Over the Holidays, Congress Gave the Military an $860 Billion Budgetary Gift
At the end of last year, Joe Biden signed a $1.7 trillion budget bill that gives $1.1 trillion to the Pentagon, police, and prisons, including a whopping $860 billion for the military alone. So much for Build Back Better.

Members of the US army training in Adazi, Latvia, March 2022. (Paulius Peleckis / Getty Images)
Despite its $1.7 trillion price tag — including a whopping $860 billion earmarked for the military — the omnibus budget bill enacted late last month has not received the scrutiny it deserves.

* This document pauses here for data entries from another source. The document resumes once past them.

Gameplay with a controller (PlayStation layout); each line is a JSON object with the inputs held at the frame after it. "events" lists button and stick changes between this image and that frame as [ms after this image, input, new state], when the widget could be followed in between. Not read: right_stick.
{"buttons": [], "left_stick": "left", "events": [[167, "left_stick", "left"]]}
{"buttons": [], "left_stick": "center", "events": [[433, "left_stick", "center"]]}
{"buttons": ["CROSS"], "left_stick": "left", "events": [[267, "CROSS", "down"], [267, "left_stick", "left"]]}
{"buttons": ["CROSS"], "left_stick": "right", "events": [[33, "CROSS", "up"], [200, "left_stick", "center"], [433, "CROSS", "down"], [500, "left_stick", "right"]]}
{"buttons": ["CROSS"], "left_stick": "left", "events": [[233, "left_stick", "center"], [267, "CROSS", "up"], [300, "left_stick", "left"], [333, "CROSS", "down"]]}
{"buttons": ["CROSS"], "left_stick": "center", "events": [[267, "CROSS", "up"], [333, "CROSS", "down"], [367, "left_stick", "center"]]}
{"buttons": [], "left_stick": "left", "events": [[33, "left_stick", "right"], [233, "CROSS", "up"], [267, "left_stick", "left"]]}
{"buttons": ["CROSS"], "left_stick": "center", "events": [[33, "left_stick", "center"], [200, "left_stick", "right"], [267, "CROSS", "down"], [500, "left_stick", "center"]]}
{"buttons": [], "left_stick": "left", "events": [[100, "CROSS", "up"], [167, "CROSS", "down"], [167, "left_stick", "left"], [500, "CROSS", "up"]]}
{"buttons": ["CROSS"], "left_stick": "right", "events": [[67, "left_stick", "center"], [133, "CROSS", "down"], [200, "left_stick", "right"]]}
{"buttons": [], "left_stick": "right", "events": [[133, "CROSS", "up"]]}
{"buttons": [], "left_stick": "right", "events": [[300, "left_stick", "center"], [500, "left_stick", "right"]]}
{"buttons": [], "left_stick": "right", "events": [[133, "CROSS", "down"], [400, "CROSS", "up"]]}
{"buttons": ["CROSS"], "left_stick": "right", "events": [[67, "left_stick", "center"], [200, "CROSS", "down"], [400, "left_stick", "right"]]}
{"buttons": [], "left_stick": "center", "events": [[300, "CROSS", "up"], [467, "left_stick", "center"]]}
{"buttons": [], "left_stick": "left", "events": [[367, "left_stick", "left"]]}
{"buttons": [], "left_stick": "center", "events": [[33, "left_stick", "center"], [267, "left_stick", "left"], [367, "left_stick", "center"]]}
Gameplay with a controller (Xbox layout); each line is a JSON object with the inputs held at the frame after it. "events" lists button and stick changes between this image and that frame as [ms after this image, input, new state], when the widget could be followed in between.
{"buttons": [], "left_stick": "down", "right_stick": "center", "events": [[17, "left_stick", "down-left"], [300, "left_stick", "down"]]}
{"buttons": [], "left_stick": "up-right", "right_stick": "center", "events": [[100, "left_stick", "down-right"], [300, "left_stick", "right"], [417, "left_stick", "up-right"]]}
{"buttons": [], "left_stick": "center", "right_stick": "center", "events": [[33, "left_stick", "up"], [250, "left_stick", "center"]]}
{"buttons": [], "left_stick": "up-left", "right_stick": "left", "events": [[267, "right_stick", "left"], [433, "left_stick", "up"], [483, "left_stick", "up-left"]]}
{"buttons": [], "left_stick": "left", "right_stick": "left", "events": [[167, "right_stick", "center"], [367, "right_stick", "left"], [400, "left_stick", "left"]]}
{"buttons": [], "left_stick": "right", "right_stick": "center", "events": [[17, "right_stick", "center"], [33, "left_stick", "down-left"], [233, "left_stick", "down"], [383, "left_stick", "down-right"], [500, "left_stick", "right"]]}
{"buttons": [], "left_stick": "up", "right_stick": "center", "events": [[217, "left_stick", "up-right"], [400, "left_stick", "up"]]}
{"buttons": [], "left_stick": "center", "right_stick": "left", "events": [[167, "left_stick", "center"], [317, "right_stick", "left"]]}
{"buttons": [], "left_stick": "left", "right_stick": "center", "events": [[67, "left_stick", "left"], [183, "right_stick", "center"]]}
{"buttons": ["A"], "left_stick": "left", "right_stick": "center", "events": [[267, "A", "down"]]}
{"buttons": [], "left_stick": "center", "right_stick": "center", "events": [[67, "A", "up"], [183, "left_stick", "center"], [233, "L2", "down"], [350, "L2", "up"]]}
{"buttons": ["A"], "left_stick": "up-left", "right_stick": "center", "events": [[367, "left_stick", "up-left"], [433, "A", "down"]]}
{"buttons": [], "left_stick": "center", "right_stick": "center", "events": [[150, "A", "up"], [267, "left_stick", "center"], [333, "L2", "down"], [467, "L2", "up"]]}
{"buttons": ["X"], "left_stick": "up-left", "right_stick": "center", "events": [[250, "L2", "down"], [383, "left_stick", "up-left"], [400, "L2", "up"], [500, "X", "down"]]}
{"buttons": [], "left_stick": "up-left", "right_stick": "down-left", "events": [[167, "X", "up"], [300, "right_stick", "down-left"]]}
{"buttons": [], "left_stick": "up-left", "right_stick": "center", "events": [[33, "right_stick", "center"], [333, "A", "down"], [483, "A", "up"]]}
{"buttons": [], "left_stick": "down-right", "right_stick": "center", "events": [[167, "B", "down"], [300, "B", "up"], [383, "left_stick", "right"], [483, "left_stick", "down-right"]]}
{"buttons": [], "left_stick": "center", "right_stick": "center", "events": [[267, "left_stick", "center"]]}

One reason is there wasn’t much time to examine the bill’s contents. The legislation is made up of twelve “regular” and two supplemental appropriations bills that fund federal activities for the rest of fiscal year 2023. Democratic and Republican leaders unveiled the bill’s four-thousand-plus pages on December 19 — giving the measure just eleven days to be debated, amended, passed, and signed into law to prevent a government shutdown. It was a legislative fire drill.
Another factor was that criticism of the bill overwhelmingly came from the Right. Alexandria Ocasio-Cortez was the only lawmaker in the Democratic caucus — in either the House or Senate — to vote against it. There should have been many more.